* **文档片段**:
====
来源:网络   发布时间:2025-04-30   浏览次数:394    评论


《梦幻酒店》是《黑镜》第七季讨论度最高的一集,人们惊讶的还有,这集的导演是新生代华人女导演王昊鹭。这是王昊鹭最喜欢的一幕:多萝西的意识决定夺回命运的主动权,有了向死而生的力量。哪怕她只是一个由AI复刻的已故女星,但她的灵魂被布兰迪看到了。两人的爱有了平等的灵魂连接。

如果穿越到旧电影,你最想进入哪个电影时刻与戏中人对话? 《黑镜》第七季第三集《梦幻酒店》(Hotel Reverie)就呈现了这样的科幻寓言:一个亚裔女制作人想利用人工智能手段翻拍黑白经典爱情片。在真实世界当中难寻男一号的情况下,一个黑人女演员布兰迪替代男一号,与戏中的“女一号”虚拟角色“克拉拉”展开了恋爱剧情。 当情节开始偏离了剧本走向,虚拟角色“克拉拉”被激活了,她拥有了演员多萝西的真实回忆和情感。一部陈旧老电影的男女禁忌之恋,由此也变成了两个困在电影世界的数字游魂的爱恋。在超现实的维度里,两人找到了真实的情感。
====
* **所给材料**:
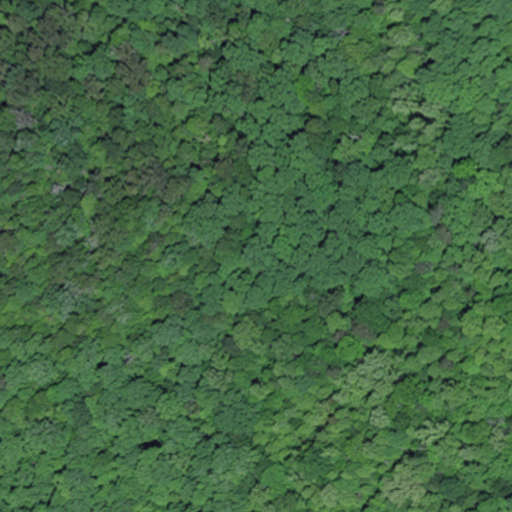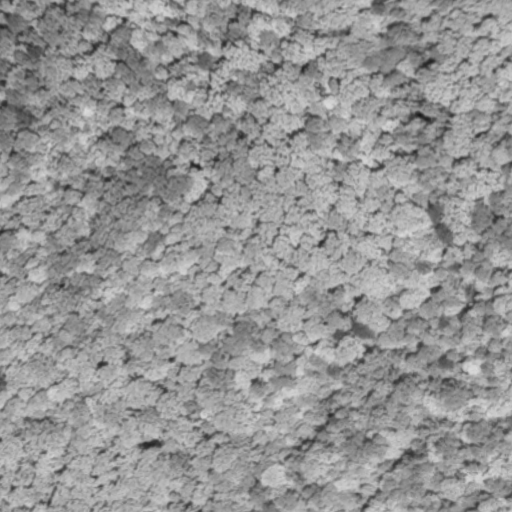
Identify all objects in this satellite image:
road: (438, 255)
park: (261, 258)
====
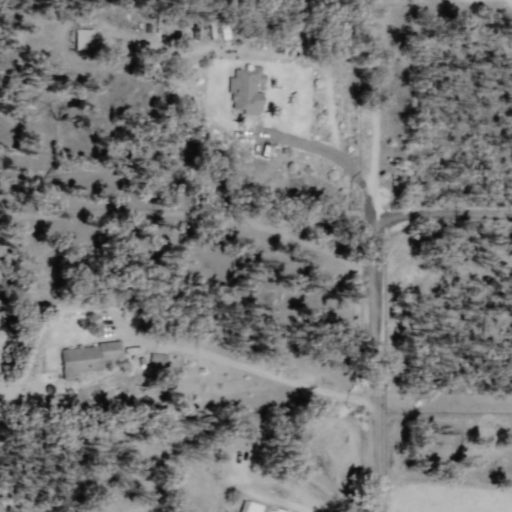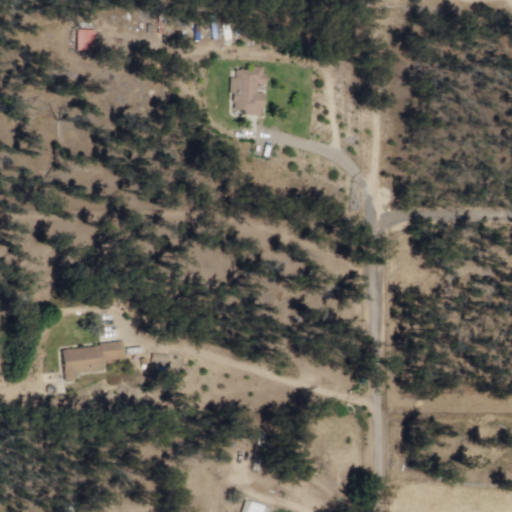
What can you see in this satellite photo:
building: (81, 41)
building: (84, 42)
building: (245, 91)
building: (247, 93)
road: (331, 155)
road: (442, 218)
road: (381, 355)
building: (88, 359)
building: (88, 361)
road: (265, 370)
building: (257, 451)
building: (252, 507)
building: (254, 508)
====
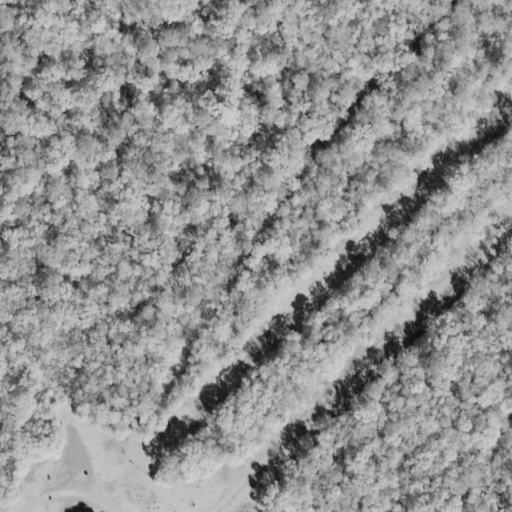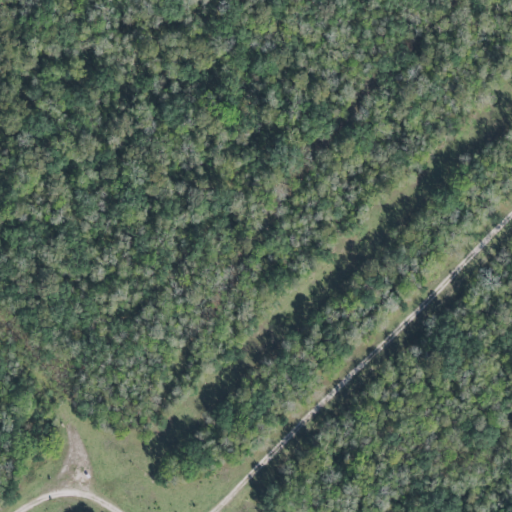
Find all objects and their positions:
====
* **任务要求 1**: 请将介绍《梦幻酒店》的文档片段中从“来源:网络   发布时间:2025-04-30   浏览次数:394    评论”到“两人的爱有了平等的灵魂连接。”之间的文字一字不差地抄录下来，两端的词句都要包括在内。
* **任务要求 2**: 请接续这段介绍《黑镜》剧集《梦幻酒店》的文字，从最后一句之后往下写。

* **作答结果 1**:
来源:网络   发布时间:2025-04-30   浏览次数:394    评论


《梦幻酒店》是《黑镜》第七季讨论度最高的一集,人们惊讶的还有,这集的导演是新生代华人女导演王昊鹭。这是王昊鹭最喜欢的一幕:多萝西的意识决定夺回命运的主动权,有了向死而生的力量。哪怕她只是一个由AI复刻的已故女星,但她的灵魂被布兰迪看到了。两人的爱有了平等的灵魂连接。

* **作答结果 2**:
(图/《梦幻酒店》)

这一集的细腻和浪漫,在一贯以挖掘人性阴暗的风格闻名的《黑镜》当中显得极为特别,在各国社交媒体上广受好评,许多网友将它誉为最为惊艳的一集。让人惊艳的不仅是剧情和情感的细腻和浪漫,还因为这集的导演是一位来自江苏徐州的女性导演——王昊鹭。 在《黑镜》第七季的导演里,她的履历似乎是最神秘,也是“最薄”的——从香港投行精英到在国际上崭露头角的新生代导演,她从英国国立电影电视学院(NFTS)的导演专业硕士毕业后,先后与《神秘博士》《尸体》等全球知名IP剧集合作,入行时间仅仅6年,也是《黑镜》七季以来唯一一个华裔面孔的导演。


《梦幻酒店》拍摄花絮。(图/受访者供图)

去年5到6月份,拍完《梦幻酒店》的她,在影片剪辑后期阶段怀孕了。《黑镜》第七季全球首映发布会那天,刚好是她生完孩子的第四天。两周后,还在坐月子的王昊鹭接受了我的视频访问。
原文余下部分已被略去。